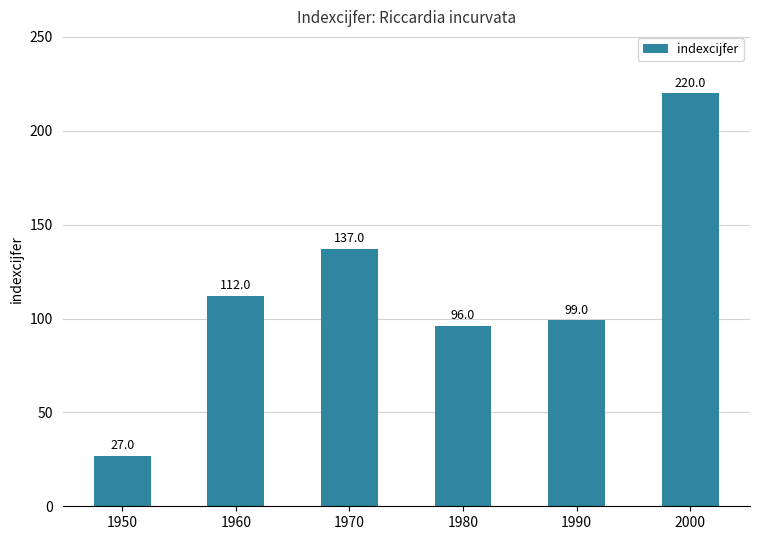

What is the difference between the values at 1980 and 1970?

41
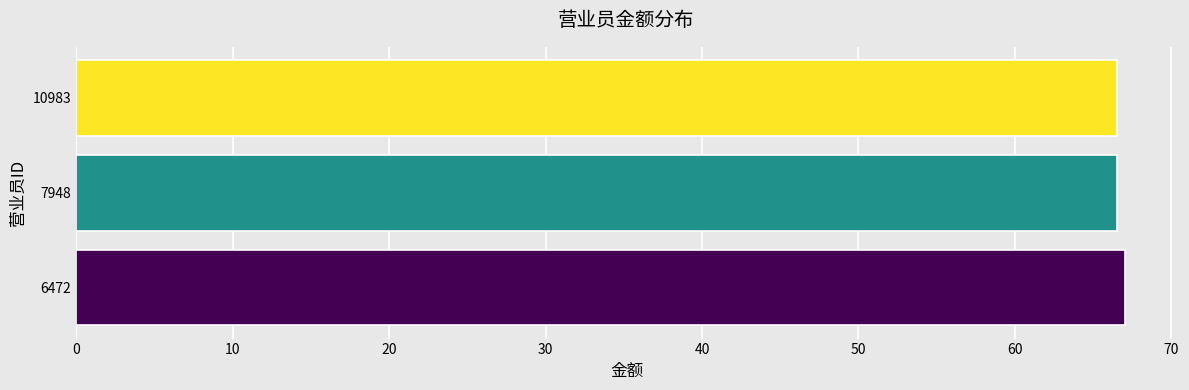

Reading top to bottom, what are all the values shown in this chart?

66.5	66.5	67.0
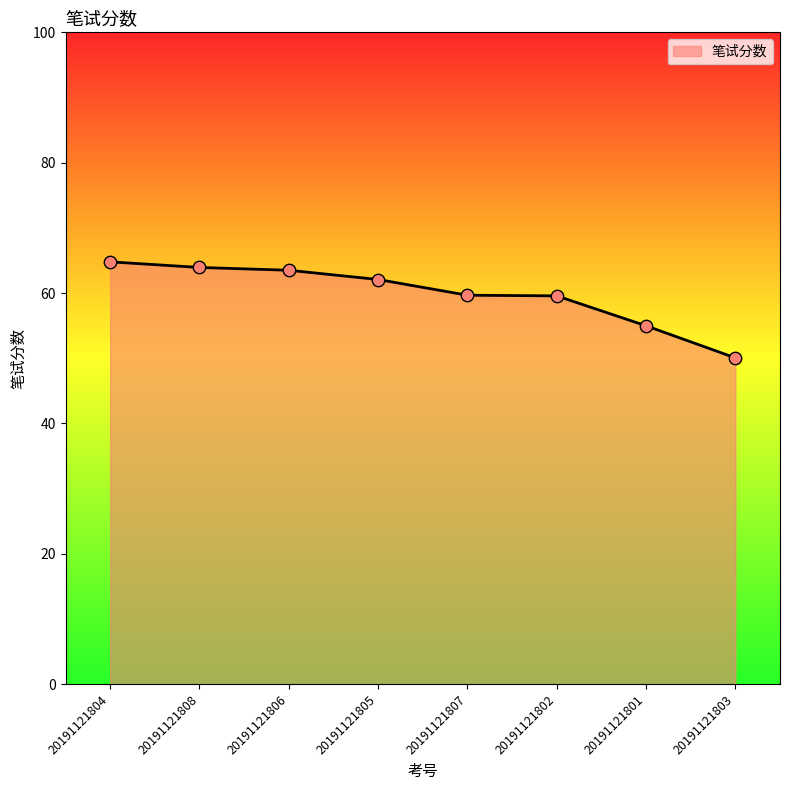

Approximately how many times larger is the value at 20191121803 compared to 20191121808?

0.8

****************

WHAT THIS TASK INVOLVES: Rewrite all of the items above, swapping "chart" for "graph" and leaving every other word unchanged. Omit the pictures.

SOLUTION:
What is the difference between the values at 1980 and 1970?

41

Reading top to bottom, what are all the values shown in this graph?

66.5	66.5	67.0

Approximately how many times larger is the value at 20191121803 compared to 20191121808?

0.8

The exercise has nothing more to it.